Cree firmemente que el flamenco se hizo en las ciudades, en los barrios de las grandes urbes y no en el campo. Siendo su procedencia Capileira merece consideración su posicionamiento. Un día, animado por los socios y la junta directiva, y ya fuera de toda responsabilidad en La Platería, dio un recital con la guitarra de Paco Cortés. 

Recuerdo una toná que hizo de pie y cómo le temblaban las piernas. Este trepador por las ramas del árbol del cante, este luchador infatigable en la dialéctica del cante y la palabra, este poeta de ritmos populares, este buscador noctámbulo de la elipse del grito siente tanto respeto por el cante que se echa a temblar cuando ha de hacerlo en público. 

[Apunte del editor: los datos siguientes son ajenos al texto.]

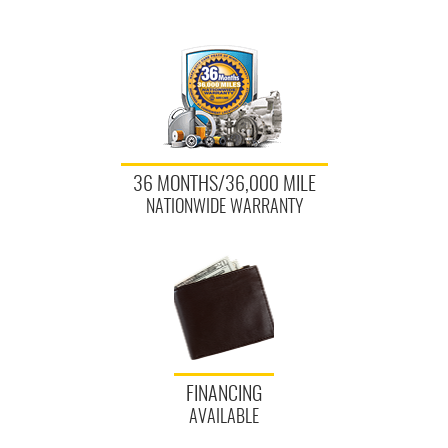
36 MONTHS/36,000 MILE
NATIONWIDE WARRANTY
FINANCING
AVAILABLE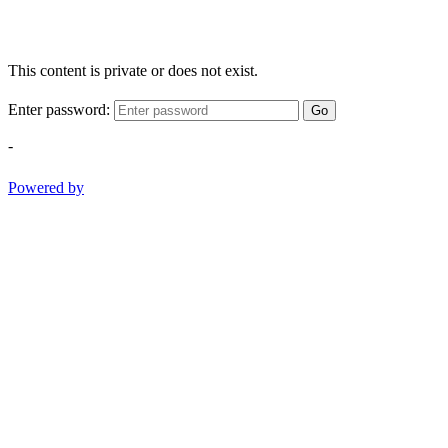
This content is private or does not exist.
Enter password:
Go
-
Powered by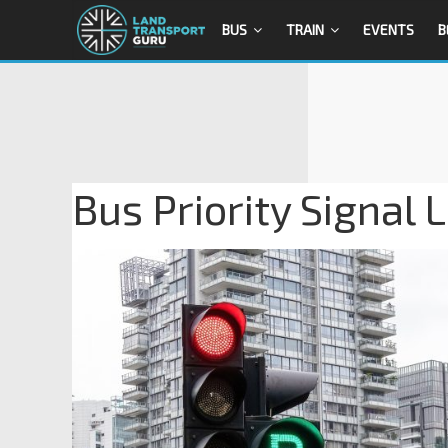
BUS
TRAIN
EVENTS
B
Bus Priority Signal 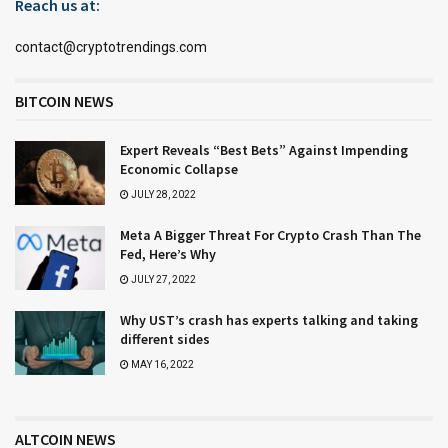
Reach us at:
contact@cryptotrendings.com
BITCOIN NEWS
Expert Reveals “Best Bets” Against Impending
Economic Collapse
JULY 28, 2022
Meta A Bigger Threat For Crypto Crash Than The
Fed, Here’s Why
JULY 27, 2022
Why UST’s crash has experts talking and taking
different sides
MAY 16, 2022
ALTCOIN NEWS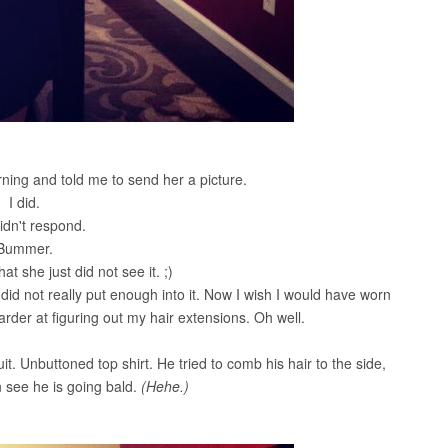
ning and told me to send her a picture.
I did.
idn't respond.
Bummer.
hat she just did not see it. ;)
d not really put enough into it. Now I wish I would have worn
arder at figuring out my hair extensions. Oh well.
Suit. Unbuttoned top shirt. He tried to comb his hair to the side,
 see he is going bald.
(Hehe.)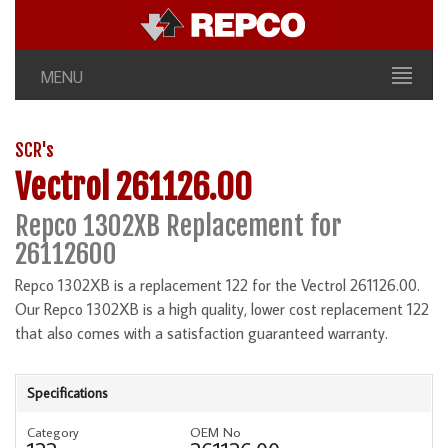
MENU
SCR's
Vectrol 261126.00
Repco 1302XB Replacement for
26112600
Repco 1302XB is a replacement 122 for the Vectrol 261126.00.
Our Repco 1302XB is a high quality, lower cost replacement 122
that also comes with a satisfaction guaranteed warranty.
Specifications
Category
OEM No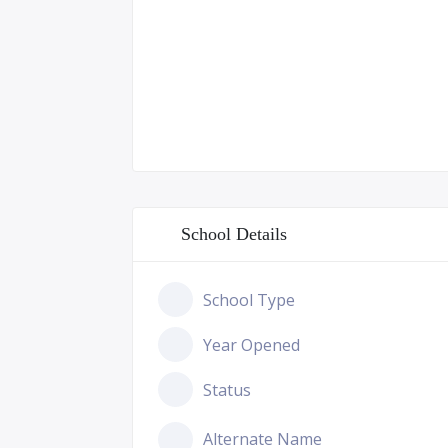
School Details
School Type
Year Opened
Status
Alternate Name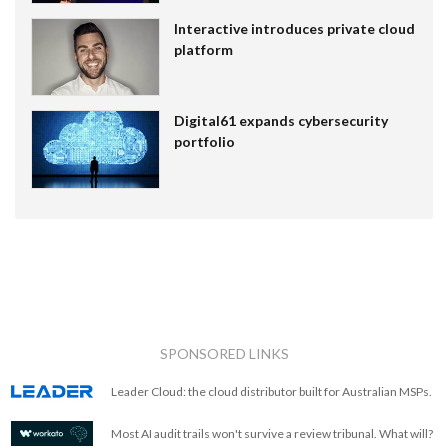
Interactive introduces private cloud
platform
Digital61 expands cybersecurity
portfolio
SPONSORED LINKS
Leader Cloud: the cloud distributor built for Australian MSPs.
Most AI audit trails won't survive a review tribunal. What will?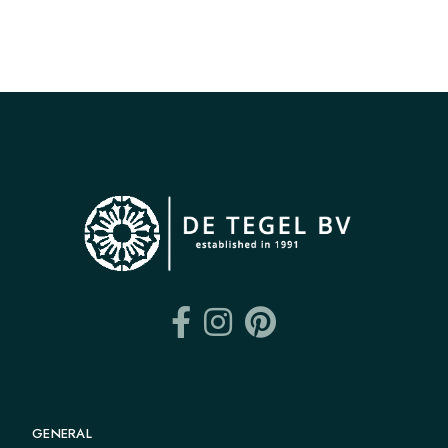
GENERAL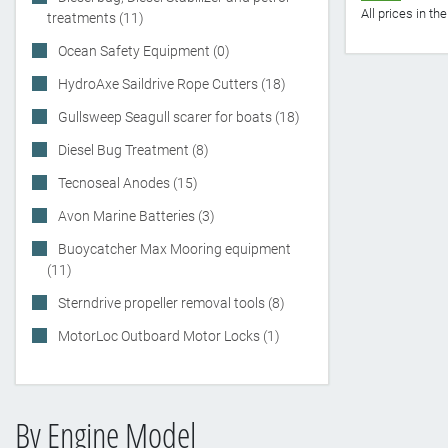
All prices in t
treatments (11)
Ocean Safety Equipment (0)
HydroAxe Saildrive Rope Cutters (18)
Gullsweep Seagull scarer for boats (18)
Diesel Bug Treatment (8)
Tecnoseal Anodes (15)
Avon Marine Batteries (3)
Buoycatcher Max Mooring equipment
(11)
Sterndrive propeller removal tools (8)
MotorLoc Outboard Motor Locks (1)
By Engine Model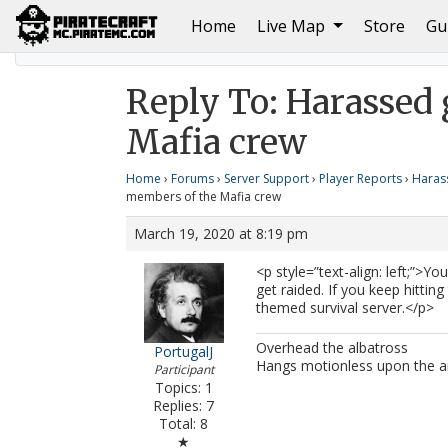
(current)
Home
Live Map
Store
Gu
Home
Harassed griefed by the members of the Mafi
Reply To: Harassed 
Mafia crew
Home
›
Forums
›
Server Support
›
Player Reports
›
Haras
members of the Mafia crew
March 19, 2020 at 8:19 pm
<p style=”text-align: left;”>Y
get raided. If you keep hitting
themed survival server.</p>
Overhead the albatross
PortugalJ
Hangs motionless upon the a
Participant
Topics: 1
Replies: 7
Total: 8
★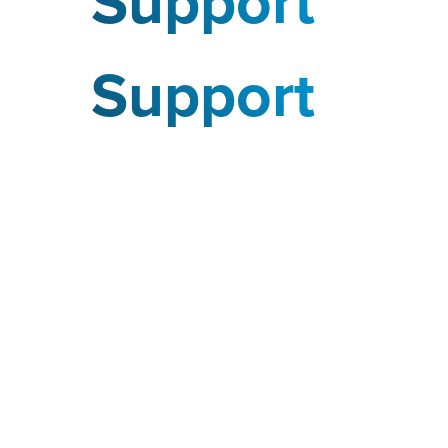
Support
Support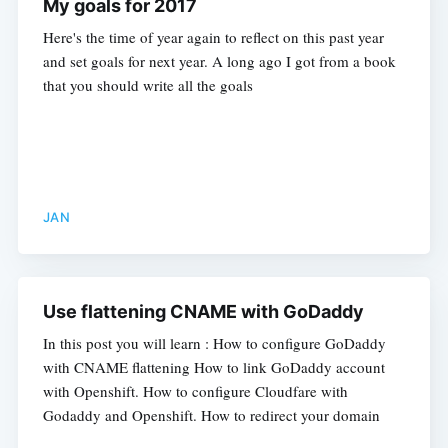
My goals for 2017
Here's the time of year again to reflect on this past year
and set goals for next year. A long ago I got from a book
that you should write all the goals
JAN
Use flattening CNAME with GoDaddy
In this post you will learn : How to configure GoDaddy
with CNAME flattening How to link GoDaddy account
with Openshift. How to configure Cloudfare with
Godaddy and Openshift. How to redirect your domain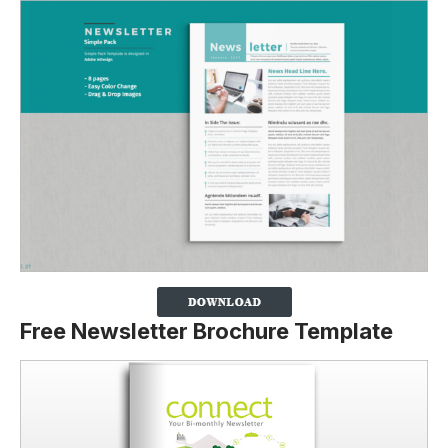
Free Newsletter Brochure Template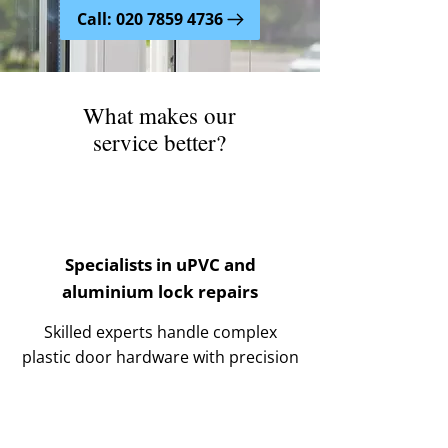
Call: 020 7859 4736
What makes our
service better?
Specialists in uPVC and
aluminium lock repairs
Skilled experts handle complex
plastic door hardware with precision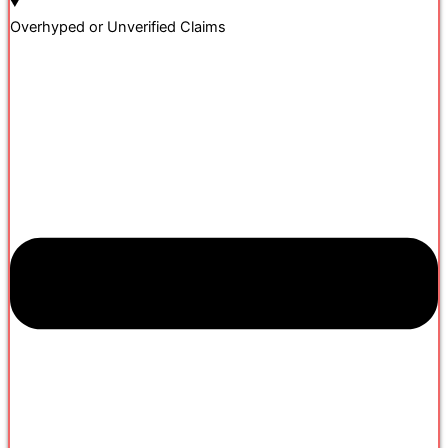
Overhyped or Unverified Claims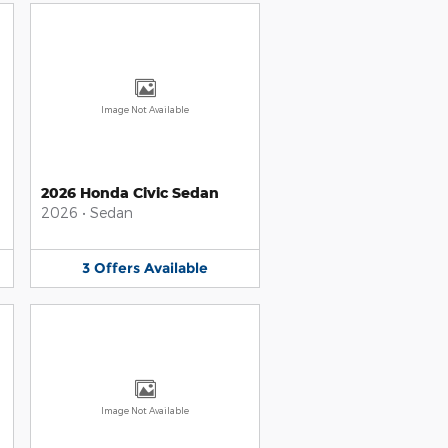
Image Not Available
2026 Honda Civic Sedan
2026
•
Sedan
3
Offers
Available
Image Not Available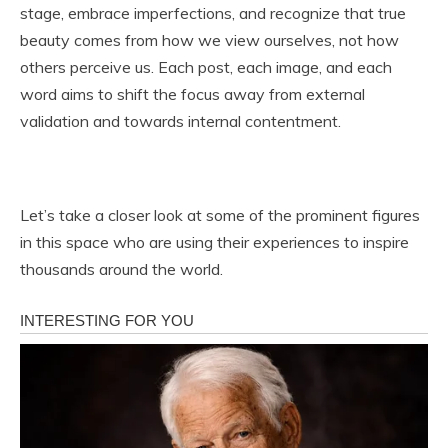
stage, embrace imperfections, and recognize that true
beauty comes from how we view ourselves, not how
others perceive us. Each post, each image, and each
word aims to shift the focus away from external
validation and towards internal contentment.
Let’s take a closer look at some of the prominent figures
in this space who are using their experiences to inspire
thousands around the world.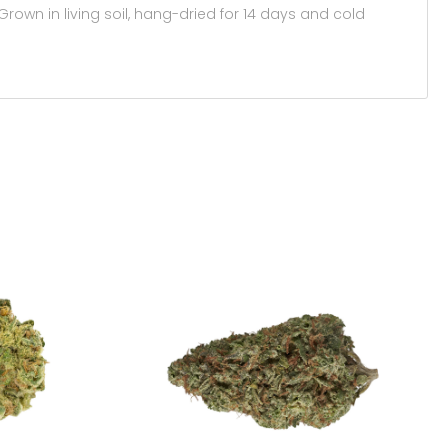
own in living soil, hang-dried for 14 days and cold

Es tan frecuente verlo en las tertulias y reuniones de cabales como en los bares flamencos de ambiente universitario, rodeado siempre de curiosos que acuden a él en busca de la anécdota fresca y el dato preciso. Un día lo encontré por la calle, me miró y siguió hacia delante como si no me conociera. Al darme la vuelta, me dí cuenta de que iba tarareando alguna copla. Reconocí ese despiste en mí mismo, y en todos los grandes aficionados que conozco y continué mi camino sonriendo y musitando entre dientes: "Ahí va otro enfermo del flamenco".